--- START ---

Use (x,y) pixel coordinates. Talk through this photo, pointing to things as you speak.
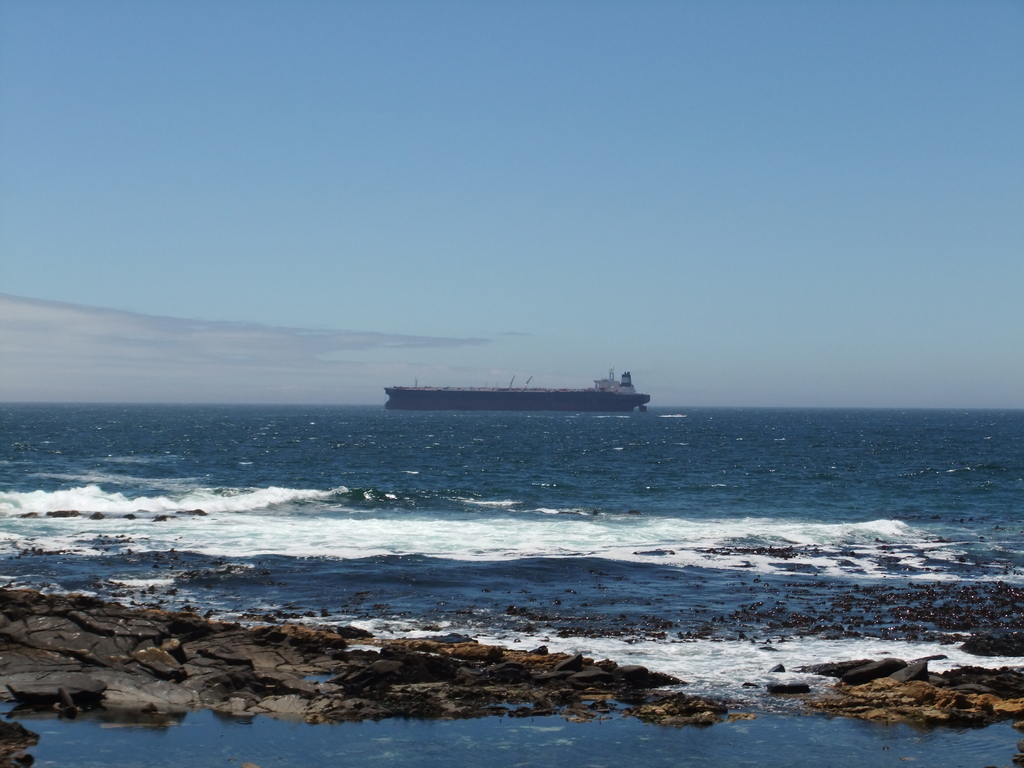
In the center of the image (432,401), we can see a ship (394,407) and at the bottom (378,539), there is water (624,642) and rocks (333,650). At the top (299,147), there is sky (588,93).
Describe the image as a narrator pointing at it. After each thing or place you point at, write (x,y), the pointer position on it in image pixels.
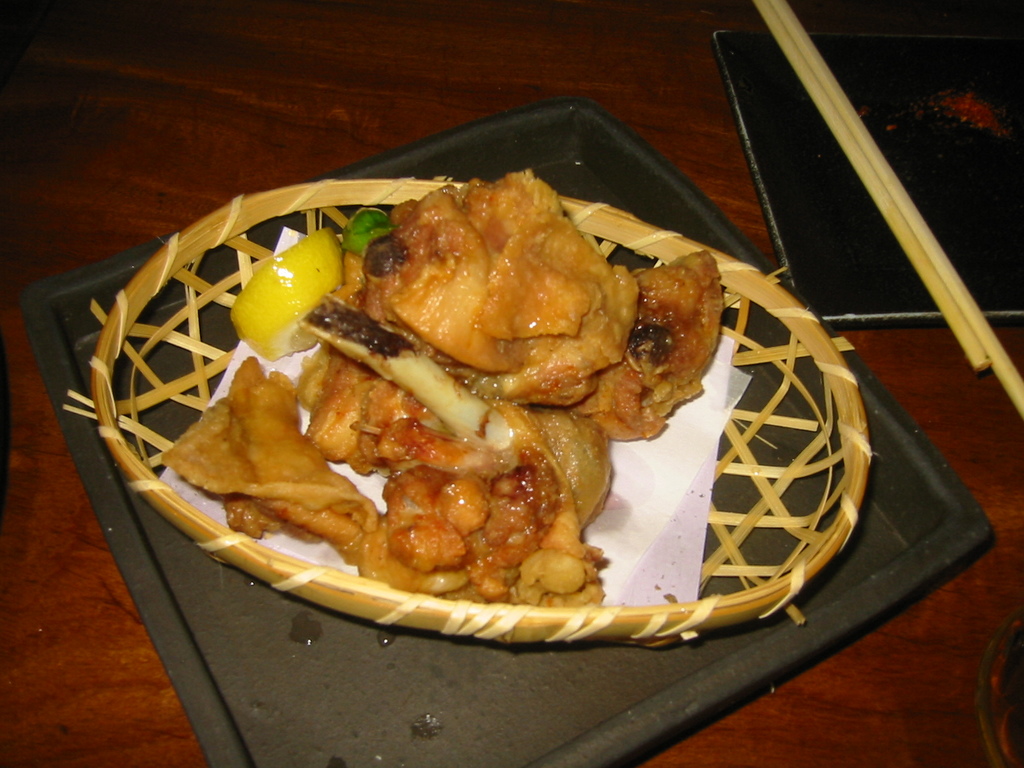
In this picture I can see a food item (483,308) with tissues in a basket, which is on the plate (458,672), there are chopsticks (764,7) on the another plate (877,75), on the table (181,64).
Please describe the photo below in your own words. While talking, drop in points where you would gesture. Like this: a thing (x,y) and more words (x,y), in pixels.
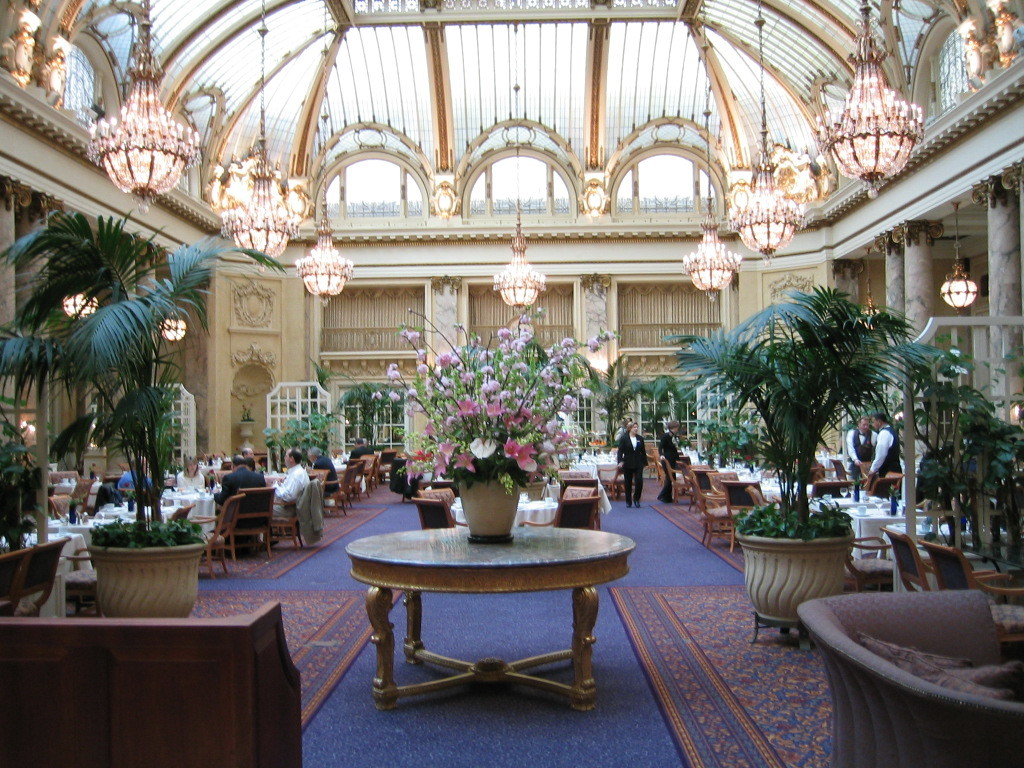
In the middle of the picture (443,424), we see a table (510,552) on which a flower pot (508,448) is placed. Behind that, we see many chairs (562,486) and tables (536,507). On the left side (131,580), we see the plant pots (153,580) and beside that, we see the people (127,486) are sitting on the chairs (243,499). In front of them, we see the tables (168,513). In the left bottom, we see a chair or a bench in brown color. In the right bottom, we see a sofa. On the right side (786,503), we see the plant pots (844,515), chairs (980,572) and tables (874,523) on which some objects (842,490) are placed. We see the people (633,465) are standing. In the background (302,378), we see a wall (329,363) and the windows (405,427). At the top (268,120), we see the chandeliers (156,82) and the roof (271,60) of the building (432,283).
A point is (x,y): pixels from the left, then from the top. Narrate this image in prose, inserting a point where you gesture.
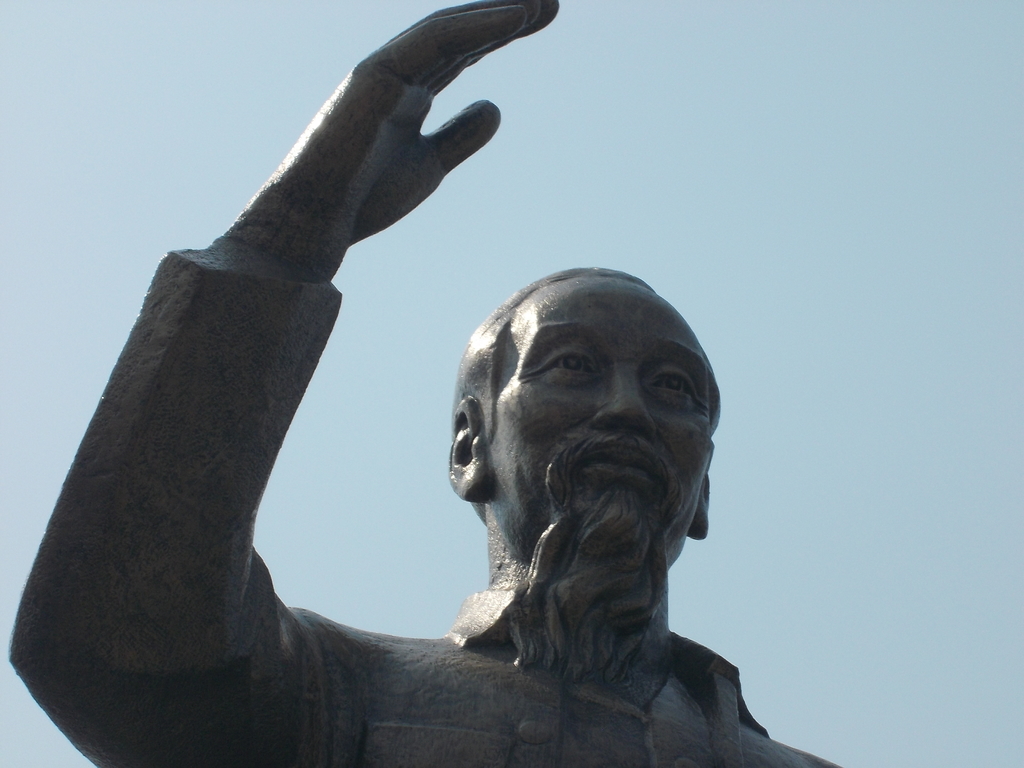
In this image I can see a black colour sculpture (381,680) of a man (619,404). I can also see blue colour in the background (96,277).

--- END ---

EXERCISE DESCRIPTION: Please return the records as they stand, word for word, with no pictures.

TASK SOLUTION:
Use (x,y) pixel coordinates. Talk through this photo, pointing to things as you speak.
In the center of the image (432,401), we can see a ship (394,407) and at the bottom (378,539), there is water (624,642) and rocks (333,650). At the top (299,147), there is sky (588,93).
Describe the image as a narrator pointing at it. After each thing or place you point at, write (x,y), the pointer position on it in image pixels.
In this picture I can see a food item (483,308) with tissues in a basket, which is on the plate (458,672), there are chopsticks (764,7) on the another plate (877,75), on the table (181,64).
Please describe the photo below in your own words. While talking, drop in points where you would gesture. Like this: a thing (x,y) and more words (x,y), in pixels.
In the middle of the picture (443,424), we see a table (510,552) on which a flower pot (508,448) is placed. Behind that, we see many chairs (562,486) and tables (536,507). On the left side (131,580), we see the plant pots (153,580) and beside that, we see the people (127,486) are sitting on the chairs (243,499). In front of them, we see the tables (168,513). In the left bottom, we see a chair or a bench in brown color. In the right bottom, we see a sofa. On the right side (786,503), we see the plant pots (844,515), chairs (980,572) and tables (874,523) on which some objects (842,490) are placed. We see the people (633,465) are standing. In the background (302,378), we see a wall (329,363) and the windows (405,427). At the top (268,120), we see the chandeliers (156,82) and the roof (271,60) of the building (432,283).
A point is (x,y): pixels from the left, then from the top. Narrate this image in prose, inserting a point where you gesture.
In this image I can see a black colour sculpture (381,680) of a man (619,404). I can also see blue colour in the background (96,277).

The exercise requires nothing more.